Python has an simple implementation as well.
def three_digit_geometric(final): tens = [100, 10, 1] n1 = sum([tens[i]*final[i] for i in range(len(final))]) n2 = 10 * (n1 % 100) + n1 // 100 n3 = 10 * (n2 % 100) + n2 // 100 if n2 / float(n1) == n3 / float(n2) and n3 != n2: print n1, n2, n3, '->', final, 'r=%g' % (n3 / float(n2)) def rfor(current, final_func, level, args): for i in args[0]: current[level] = i if len(args) == 1: globals()[final_func](current) else: rfor(current, final_func, level+1, args[1:]) def main(): a, b, c = [range(1, 10)] * 3 rfor([0] * 3, 'three_digit_geometric', 0, [a, b, c])
As a last task, let’s solve one more fun challenge: The four six-digit numbers $ABCDEF$, $CDEFAB$, $FABCDE$, and $DEFABC$ for an arithmetic sequence. Find all possible values of ($A$, $B$, $C$, $D$, $E$, $F$).
This could probably be solved analytically. To avoid 3 equations and 6 unknowns, you would want to treat $AB$ and $DE$ as individual variables, reducing the problem to 4 unknowns (and knowledge of which should be 1-digit a 2-digit). This will be left to the reader as an exercise ;)

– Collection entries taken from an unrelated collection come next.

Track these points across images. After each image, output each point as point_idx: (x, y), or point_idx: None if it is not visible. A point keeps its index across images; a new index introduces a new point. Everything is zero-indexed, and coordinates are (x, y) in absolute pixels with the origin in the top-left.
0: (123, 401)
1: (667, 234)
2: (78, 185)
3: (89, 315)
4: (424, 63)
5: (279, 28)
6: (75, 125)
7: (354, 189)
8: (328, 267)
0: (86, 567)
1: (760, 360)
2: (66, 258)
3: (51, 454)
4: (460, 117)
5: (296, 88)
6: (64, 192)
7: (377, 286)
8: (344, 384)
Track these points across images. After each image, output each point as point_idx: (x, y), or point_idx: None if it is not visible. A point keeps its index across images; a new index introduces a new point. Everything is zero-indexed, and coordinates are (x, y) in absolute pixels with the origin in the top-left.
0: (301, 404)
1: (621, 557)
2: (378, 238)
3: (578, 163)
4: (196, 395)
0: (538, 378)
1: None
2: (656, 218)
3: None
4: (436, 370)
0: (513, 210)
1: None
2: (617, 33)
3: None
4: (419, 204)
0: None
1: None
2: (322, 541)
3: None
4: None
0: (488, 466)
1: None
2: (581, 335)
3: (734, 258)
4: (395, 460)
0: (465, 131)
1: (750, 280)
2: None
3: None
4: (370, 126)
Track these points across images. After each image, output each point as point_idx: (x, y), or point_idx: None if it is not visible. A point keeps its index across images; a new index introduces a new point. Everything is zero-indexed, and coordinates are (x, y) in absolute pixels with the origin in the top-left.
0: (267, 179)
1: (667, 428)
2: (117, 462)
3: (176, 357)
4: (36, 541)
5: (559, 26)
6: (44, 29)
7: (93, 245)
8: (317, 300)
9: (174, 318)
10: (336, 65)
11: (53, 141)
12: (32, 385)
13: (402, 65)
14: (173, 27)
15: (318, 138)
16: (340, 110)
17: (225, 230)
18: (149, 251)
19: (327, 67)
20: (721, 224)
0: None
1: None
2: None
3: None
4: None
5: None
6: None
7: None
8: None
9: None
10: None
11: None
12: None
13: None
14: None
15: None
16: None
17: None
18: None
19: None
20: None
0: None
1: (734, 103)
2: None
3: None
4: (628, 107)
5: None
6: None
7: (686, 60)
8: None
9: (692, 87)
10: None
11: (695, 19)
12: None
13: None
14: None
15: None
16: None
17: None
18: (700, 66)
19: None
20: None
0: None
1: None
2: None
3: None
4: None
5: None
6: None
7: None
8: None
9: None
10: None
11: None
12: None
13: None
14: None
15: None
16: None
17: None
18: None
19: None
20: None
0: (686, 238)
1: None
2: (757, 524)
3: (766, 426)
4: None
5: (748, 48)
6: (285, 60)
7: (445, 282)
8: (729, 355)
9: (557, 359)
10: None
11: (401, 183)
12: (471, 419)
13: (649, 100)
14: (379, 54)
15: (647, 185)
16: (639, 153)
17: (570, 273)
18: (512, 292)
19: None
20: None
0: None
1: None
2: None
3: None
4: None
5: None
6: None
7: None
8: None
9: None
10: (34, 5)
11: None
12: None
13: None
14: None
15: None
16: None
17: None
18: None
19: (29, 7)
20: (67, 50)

Here’s the code for the brute force solution (note how some digits are allowed to be zero but not others).
a=1:9; b=0:9; c=1:9; d=1:9; e=0:9; f=1:9; rfor([], 'six_digit', a, b, c, d, e, f); function [] = six_digit(final) tens = [100000 10000 1000 100 10 1]; N1 = dot(final(1:6), tens); N2 = dot(final([3:6 1:2]), tens); N3 = dot(final([6 1:5]), tens); N4 = dot(final([4:6 1:3]), tens); if N2-N1==N3-N2 && N4-N3==N3-N2 && N3>N2 fprintf('%d, %d, %d, %d, %d, %d -> ', final); fprintf('%d, %d, %d, %d, d=%d \n', N1, N2, N3, N4, N3-N2); end end
Here’s the output
1, 0, 2, 5, 6, 4 -> 102564, 256410, 410256, 564102, d=153846 1, 5, 3, 8, 4, 6 -> 153846, 384615, 615384, 846153, d=230769 1, 6, 2, 3, 9, 3 -> 162393, 239316, 316239, 393162, d=76923 2, 1, 3, 6, 7, 5 -> 213675, 367521, 521367, 675213, d=153846 2, 6, 4, 9, 5, 7 -> 264957, 495726, 726495, 957264, d=230769 2, 7, 3, 5, 0, 4 -> 273504, 350427, 427350, 504273, d=76923 3, 2, 4, 7, 8, 6 -> 324786, 478632, 632478, 786324, d=153846 3, 8, 4, 6, 1, 5 -> 384615, 461538, 538461, 615384, d=76923 4, 3, 5, 8, 9, 7 -> 435897, 589743, 743589, 897435, d=153846 4, 9, 5, 7, 2, 6 -> 495726, 572649, 649572, 726495, d=76923 6, 0, 6, 8, 3, 7 -> 606837, 683760, 760683, 837606, d=76923 7, 1, 7, 9, 4, 8 -> 717948, 794871, 871794, 948717, d=76923
So there are $12$ solutions.
Again if you are wondering where these came from, look no further than repeating decimals for fractions with $117$ (one of the many divisors of $999, 999$) in the denominator.